Detecting signal from science:The structure of research communities and prior knowledge improves prediction of genetic regulatory experiments
Alexander V. Belikov, Andrey Rzhetsky, James Evans
TL;DR
This work tackles the challenge of navigating prior knowledge and reproducibility in biomedical literature by introducing a Bayesian framework that integrates claims from GeneWays and Literome with large-scale LINCS L1000 data. It partitions gene regulatory interactions into neutral, negative, and positive classes using data-driven thresholds, and builds a rich set of interaction- and batch-level features to predict neutrality, positivity, and claim correctness. The study demonstrates that scientifically focused yet institutionally diverse activity enhances replicability and shows how policy choices that broaden research communities can improve overall predictive power and robustness. Collectively, the approach provides a scalable, data-driven way to decode bias, estimate replicability, and guide science funding toward more reliable discoveries.
Abstract
The explosive growth of scientists, scientific journals, articles and findings in recent years exponentially increases the difficulty scientists face in navigating prior knowledge. This challenge is exacerbated by uncertainty about the reproducibility of published findings. The availability of massive digital archives, machine reading and extraction tools on the one hand, and automated high-throughput experiments on the other, allow us to evaluate these challenges at scale and identify novel opportunities for accelerating scientific advance. Here we demonstrate a Bayesian calculus that enables the positive prediction of robust, replicable scientific claims with findings automatically extracted from published literature on gene interactions.
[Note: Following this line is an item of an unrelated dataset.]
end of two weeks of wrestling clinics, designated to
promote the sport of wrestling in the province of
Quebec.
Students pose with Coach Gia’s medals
We matched these findings, filtered by science, with unfiltered gene interactions measured by the massive LINCS L1000 high-throughput experiment to identify and counteract sources of bias. Our calculus is built on easily extracted publication meta-data regarding the position of a scientific claim within the web of prior knowledge, and its breadth of support across institutions, authors and communities, revealing that scientifically focused but socially and institutionally independent research activity is most likely to replicate. These findings recommend policies that go against the common practice of channeling biomedical research funding into centralized research consortia and institutes rather than dispersing it more broadly. Our results demonstrate that robust scientific findings hinge upon a delicate balance of shared focus and independence, and that this complex pattern can be computationally exploited to decode bias and predict the replicability of published findings. These insights provide guidance for scientists navigating the research literature and for science funders seeking to improve it.